Mais tarde por nossa iniciativa, na revista ‘Mais Alto’, numero 224/ Julho/Agosto de 1983, escrevemos um artigo sobre o tema ‘Vila Real quer mais ligações aéreas’, para rasgar a interioridade com rapidez e eficácia, através do meio aéreo veiculo indispensável para a necessária aproximação interior/litoral, onde se situam os grandes centros populacionais. 
Depois, no inicio de 1984, conseguimos com o auxilio sempre presente do então Comandante do Deposito de Material da Força Aérea em Alverca, coronel Carlos José da Costa Pereira, vila-realense de São Pedro, que um avião Fiat-G-91 da Força Aérea fosse colocado no Aeródromo de Vila Real onde se encontra ainda num estado lamentável de conservação. 

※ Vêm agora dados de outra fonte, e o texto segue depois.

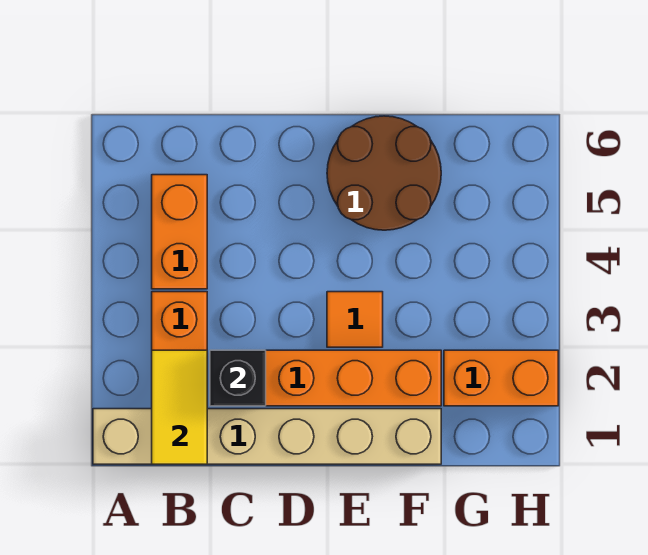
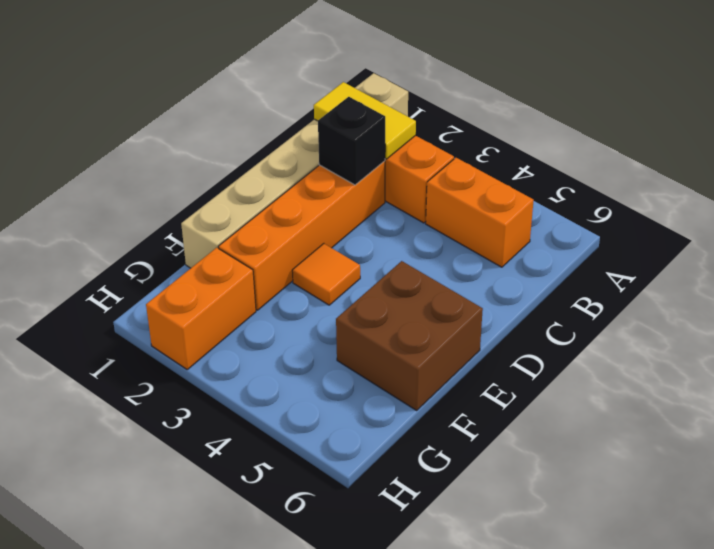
brown 2x2 round brick [327,116,441,230] -> brown 2x2 brick [336,261,483,410]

Sempre na senda do desenvolvimento Aeronáutico em Vila Real, e, com auxilio de alguns vila-realenses, como o Carlos Sousa, filho do Senhor Henrique de Sousa, Carlos Fernandes (ambos já falecidos), e duma maneira geral do município de Vila Real, conseguimos que no dia da Força Aérea a 1 Julho de 1994, acontecesse um festival Aeronáutico que teve lugar no nosso Aeródromo, o qual pela sua dimensão e novidade deslumbrou os vila-realenses. 
Para além de tudo isto, ao longo de mais de 40 anos dedicamos parte da nossa vida em defesa de Vila Real, não só através do Aeródromo, mas também divulgando tudo o que a nossa terra tem de bom, com a maior elevação e elegância, na critica que sempre fizemos a todos aqueles que estavam e, ainda estão, por dentro dos problemas do desenvolvimento Aeronáutico em Trás-os-Montes, e não só. 
No presente, para alem da não existência de carreiras aéreas diárias (2 para cada lado), Bragança-Vila Real-Lisboa e volta e de alguns voos com aviões ligeiros também a presença sempre efectiva, da Força Aérea Portuguesa o Aeródromo de Vila Real continua a dizer sim no contexto Aeronáutico Nacional. 
Em Agosto de 2008, no «Jornal de Divulgação Aeronáutico Take-Off» numa entrevista ao Director do Aeródromo, Henrique Baptista, este declarou, que em 2009 iriam ser feitas obras na Torre de Controlo, parque de estacionamento para viaturas adstrito ao terminal de chegada, bem como o aumento da pista para 1800 metros, pois que possui actualmente 950 metros, etc, etc. 
Agora, passados quase 5 anos desde o anúncio das obras (2009) no Aeródromo, temos a esperança que o Município de Vila Real, com a dinâmica que se lhe reconhece, consiga todos os melhoramentos necessários a valorização desta infra-estrutura aeronáutica, passando pelo reatamento das carreiras aéreas, como vem sendo frequentemente divulgado pelas entidades competentes do sector, bem ainda, outras utilizações complementando o nível excelente das boas acessibilidades rodoviárias que existem na Região. 
Finalmente esperemos que tudo aconteça para bem de Vila Real e de Trás-os-Montes em geral.